Task requirements = A single number is needed: how many lines of the data below contain "kalau".

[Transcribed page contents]
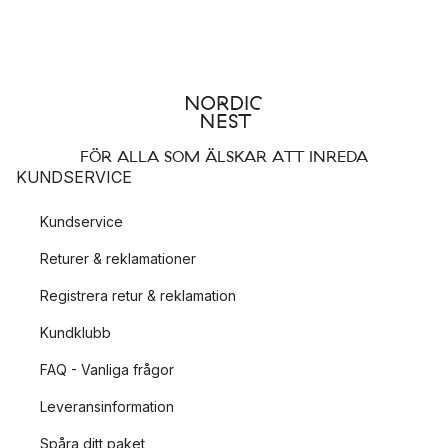
FÖR ALLA SOM ÄLSKAR ATT INREDA
KUNDSERVICE
Kundservice
Returer & reklamationer
Registrera retur & reklamation
Kundklubb
FAQ - Vanliga frågor
Leveransinformation
Spåra ditt paket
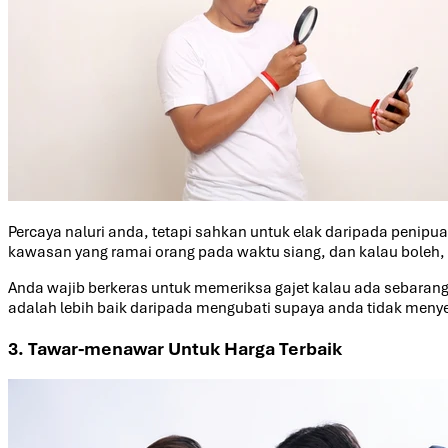
Percaya naluri anda, tetapi sahkan untuk elak daripada penipu
kawasan yang ramai orang pada waktu siang, dan kalau boleh,
Anda wajib berkeras untuk memeriksa gajet kalau ada sebaran
adalah lebih baik daripada mengubati supaya anda tidak menye
3. Tawar-menawar Untuk Harga Terbaik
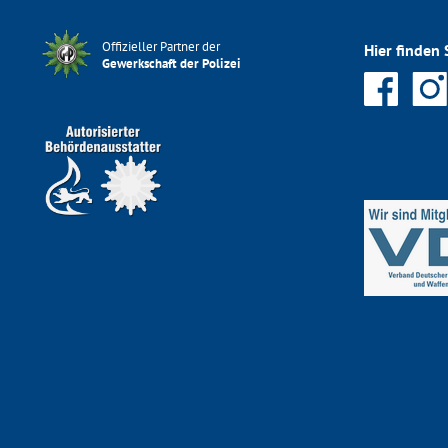
Offizieller Partner der
Hier finden 
Gewerkschaft der Polizei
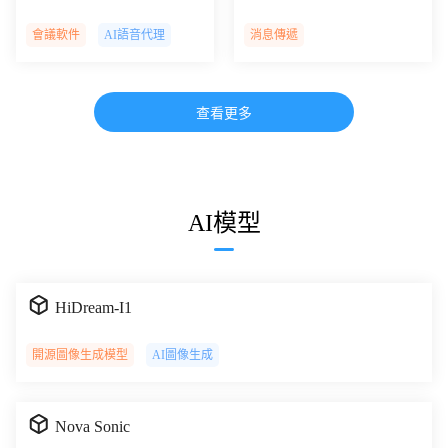
會議軟件
AI語音代理
消息傳遞
查看更多
AI模型
HiDream-I1
開源圖像生成模型
AI圖像生成
Nova Sonic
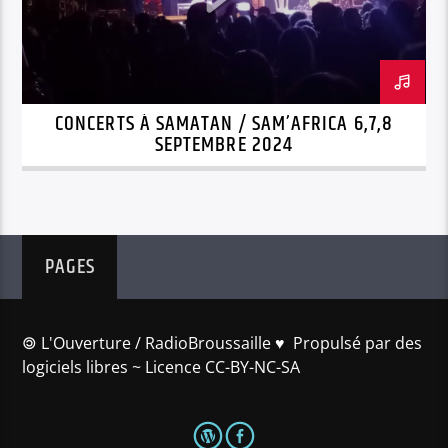
CONCERTS À SAMATAN / SAM’AFRICA 6,7,8
SEPTEMBRE 2024
PAGES
🄯 L'Ouverture / RadioBroussaille ♥️ Propulsé par des
logiciels libres ~ Licence CC-BY-NC-SA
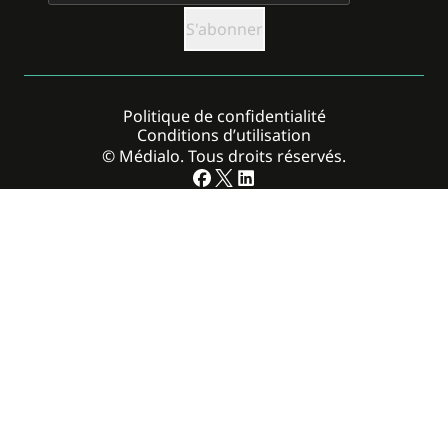
Politique de confidentialité
Conditions d’utilisation
© Médialo. Tous droits réservés.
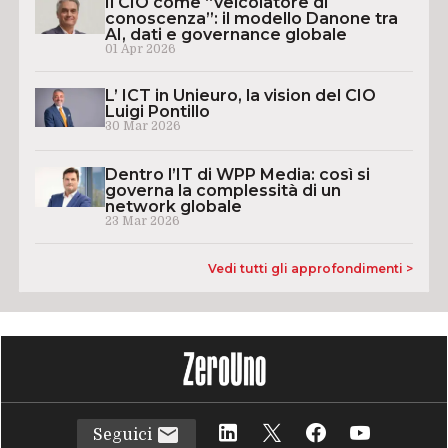
Il CIO come “veicolatore di
conoscenza”: il modello Danone tra
AI, dati e governance globale
01 Apr 2026
L’ ICT in Unieuro, la vision del CIO
Luigi Pontillo
30 Mar 2026
Dentro l’IT di WPP Media: così si
governa la complessità di un
network globale
23 Mar 2026
Vedi tutti gli approfondimenti >
Seguici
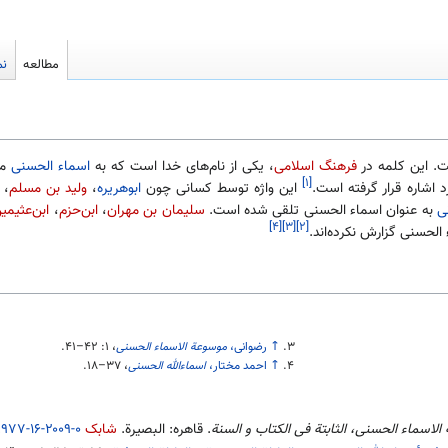
مطالعه
نم
ت. این کلمه در
فرهنگ اسلامی
، یکی از نام‌های خدا است که به
اسماء الحسنی
مش
[۱]
 اشاره قرار گرفته است.
این واژه توسط کسانی چون
ابوهریره
،
ولید بن مسلم
،
ی
به عنوان اسماء الحسنی تلقی شده است.
سلیمان بن مهران
،
ابن‌حزم
،
ابن‌عثیمی
[۴]
[۳]
[۲]
 الحسنی گزارش نکرده‌اند.
↑
رضوانی،
موسوعة الاسماء الحسنی
، ۱:‎
۴۱–۴۲
.
↑
احمد مختار،
اسماءالله الحسنی
،
۱۸–۳۷
.
لاسماء الحسنی، الثابتة فی الکتاب و السنة
. قاهره: البصیرة.
شابک
۹۷۷-۱۶-۲۰۰۹-۰
.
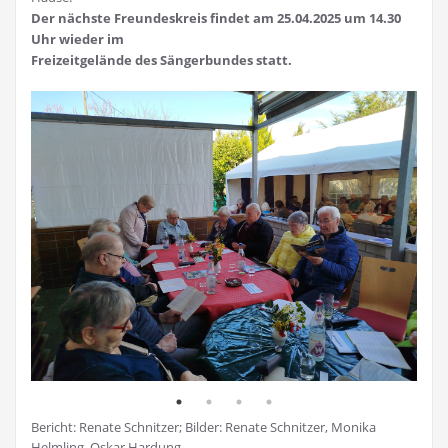
Der nächste Freundeskreis findet am 25.04.2025 um 14.30
Uhr wieder im
Freizeitgelände des Sängerbundes statt.
Bericht: Renate Schnitzer; Bilder: Renate Schnitzer, Monika
Helmling, Oskar Hardung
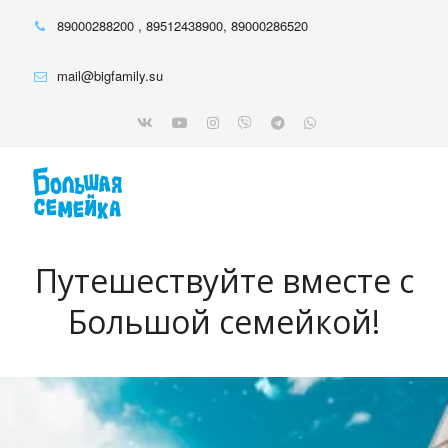
89000288200
,
89512438900
,
89000286520
mail@bigfamily.su
Путешествуйте вместе с
Большой семейкой!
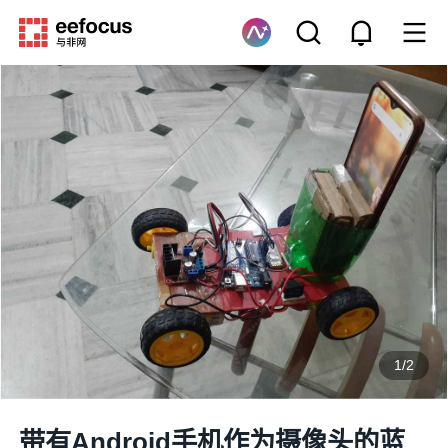
1
/
2
带有Android手机作为摄像头的蓝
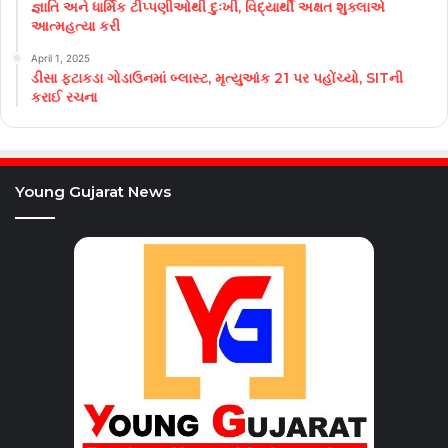
જ્ઞાતિ અને ધાર્મિક ટીપ્પણીઓથી દુઃખી, વિદ્યાર્થી અક્ષત શુક્લાએ
આત્મહત્યા કરી
April 1, 2025
ડીસા ફટાકડા ગોડાઉનમાં બ્લાસ્ટ, મૃત્યુઆંક 21 પર પહોંચ્યો, SITની
કરાઈ રચના
Young Gujarat News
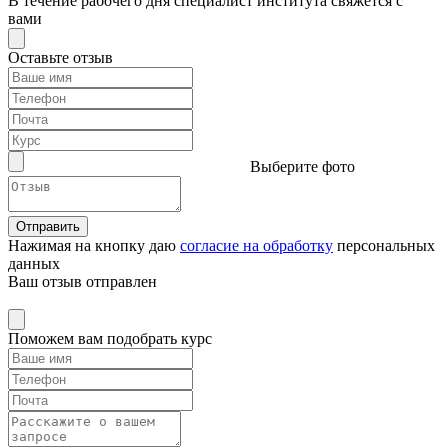
В течение рабочего дня специалист института свяжется с
вами
Оставьте отзыв
Выберите фото
Отправить
Нажимая на кнопку даю
согласие на обработку
персональных
данных
Ваш отзыв отправлен
Поможем вам подобрать курс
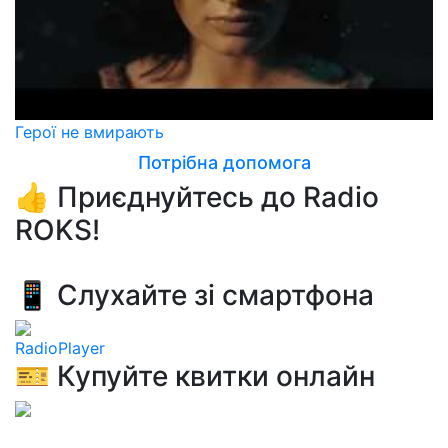
Герої не вмирають
Потрібна допомога
👍 Приєднуйтесь до Radio
ROKS!
📱 Слухайте зі смартфона
RadioPlayer
🎫 Купуйте квитки онлайн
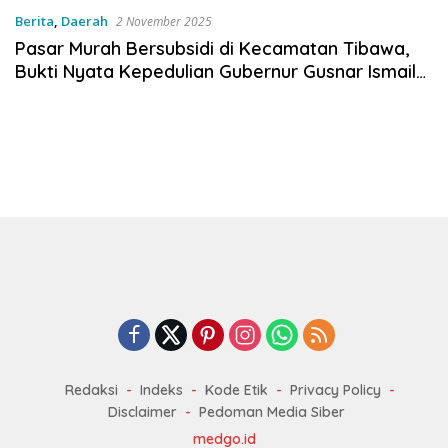
Berita
,
Daerah
2 November 2025
Pasar Murah Bersubsidi di Kecamatan Tibawa,
Bukti Nyata Kepedulian Gubernur Gusnar Ismail
untuk Rakyat.
Redaksi
Indeks
Kode Etik
Privacy Policy
Disclaimer
Pedoman Media Siber
medgo.id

Finished exercise = 2